Keenam, perlu pula diingat bahwa tanggung jawab KPU bukan hanya kepada publik, tetapi juga kepada hukum dan negara. Pasal 22E UUD 1945 menegaskan bahwa pemilu dilaksanakan oleh sebuah komisi yang bersifat nasional, tetap, dan mandiri. Kemandirian ini menuntut KPU untuk bebas dari intervensi, termasuk tekanan opini publik yang dapat mengaburkan prinsip netralitasnya.
Dalam perspektif hukum tata negara, sebagaimana diuraikan oleh Jimly Asshiddiqie (2019), independensi penyelenggara pemilu adalah bagian dari prinsip checks and balances dalam sistem demokrasi. Jika setiap keputusan KPU harus selalu tunduk pada tekanan publik atau desakan politik, maka yang hilang bukan hanya kemandirian, tetapi juga legitimasi konstitusionalnya.
Ketujuh, penting pula melihat konteks global. Di banyak negara demokrasi maju, seperti Jerman dan Kanada, akses terhadap dokumen pribadi calon presiden atau perdana menteri juga tidak bersifat publik penuh. Informasi itu diverifikasi oleh otoritas penyelenggara dan lembaga audit negara, bukan dibuka ke masyarakat tanpa batas. Tujuannya sama: menjaga privasi, mencegah fitnah, dan memastikan proses verifikasi berlangsung objektif.
Dengan demikian, langkah KPU bukanlah anomali, melainkan praktik lazim dalam tata kelola pemilu modern. Yang dibutuhkan bukan reset, tetapi refinement — penyempurnaan prosedur agar transparansi tetap sejalan dengan perlindungan data pribadi.
Kedelapan, dalam konteks sosial-politik Indonesia yang kerap polarisatif, membuka semua dokumen pribadi calon justru bisa menjadi bahan eksploitasi politik. Pengalaman Pemilu 2019 menunjukkan bagaimana data pribadi kerap dijadikan bahan disinformasi dan serangan karakter.
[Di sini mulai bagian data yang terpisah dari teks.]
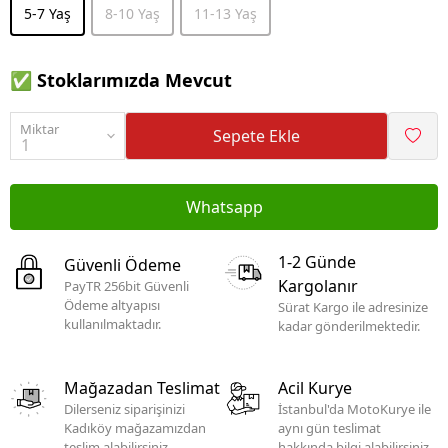
5-7 Yaş
8-10 Yaş
11-13 Yaş
✅ Stoklarımızda Mevcut
Miktar
Sepete Ekle
Whatsapp
1-2 Günde
Güvenli Ödeme
Kargolanır
PayTR 256bit Güvenli
Ödeme altyapısı
Sürat Kargo ile adresinize
kullanılmaktadır.
kadar gönderilmektedir.
Mağazadan Teslimat
Acil Kurye
Dilerseniz siparişinizi
İstanbul'da MotoKurye ile
Kadıköy mağazamızdan
aynı gün teslimat
teslim alabilirsiniz.
hakkında bilgi alabilirsiniz.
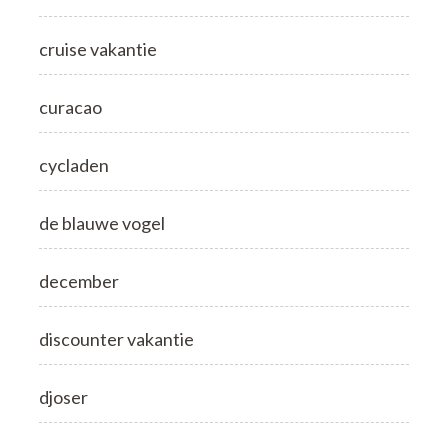
cruise vakantie
curacao
cycladen
de blauwe vogel
december
discounter vakantie
djoser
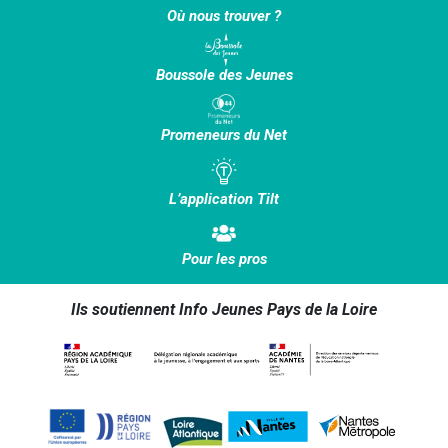
Où nous trouver ?
Boussole des Jeunes
Promeneurs du Net
L’application Tilt
Pour les pros
Ils soutiennent Info Jeunes Pays de la Loire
Jika hal itu terulang, yang hancur bukan hanya reputasi calon, tetapi juga kredibilitas pemilu itu sendiri.
Kesembilan, memperkuat kepercayaan publik tidak selalu berarti membuka semua informasi, melainkan memastikan bahwa setiap informasi yang dibuka relevan, valid, dan terverifikasi. Itulah prinsip meaningful transparency menurut Archon Fung, Mary Graham, dan David Weil (2007), yang menegaskan bahwa transparansi efektif adalah keterbukaan yang disertai konteks dan tanggung jawab kelembagaan.
Kesepuluh, daripada menyerukan pembongkaran lembaga, energi publik sebaiknya diarahkan untuk memperkuat kapasitas KPU: memperbaiki manajemen sumber daya manusia, memperluas literasi hukum penyelenggara, dan memperkuat kolaborasi dengan lembaga pengawas independen. Ini langkah realistis yang lebih menjamin keberlanjutan demokrasi elektoral.
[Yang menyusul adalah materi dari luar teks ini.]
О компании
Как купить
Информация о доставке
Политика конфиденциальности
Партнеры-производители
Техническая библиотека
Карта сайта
Menjaga demokrasi tidak selalu identik dengan membuka semua pintu. Kadang, ia justru menuntut keberanian untuk menutup sebagian — demi melindungi hak, hukum, dan integritas sistem. KPU telah memilih berdiri di jalur hukum, bukan popularitas. Dalam situasi di mana opini publik mudah digiring oleh narasi populis, sikap berhati-hati seperti ini justru menjadi penanda kedewasaan institusional.
Reset kelembagaan mungkin terdengar heroik, tetapi stabilitas demokrasi dibangun bukan oleh revolusi instan, melainkan oleh kepatuhan jangka panjang pada hukum dan prosedur. Di sinilah kita seharusnya menilai KPU: bukan dari seberapa banyak pintu yang dibuka, tetapi seberapa kuat ia menjaga fondasi rumah demokrasi kita tetap tegak. (*)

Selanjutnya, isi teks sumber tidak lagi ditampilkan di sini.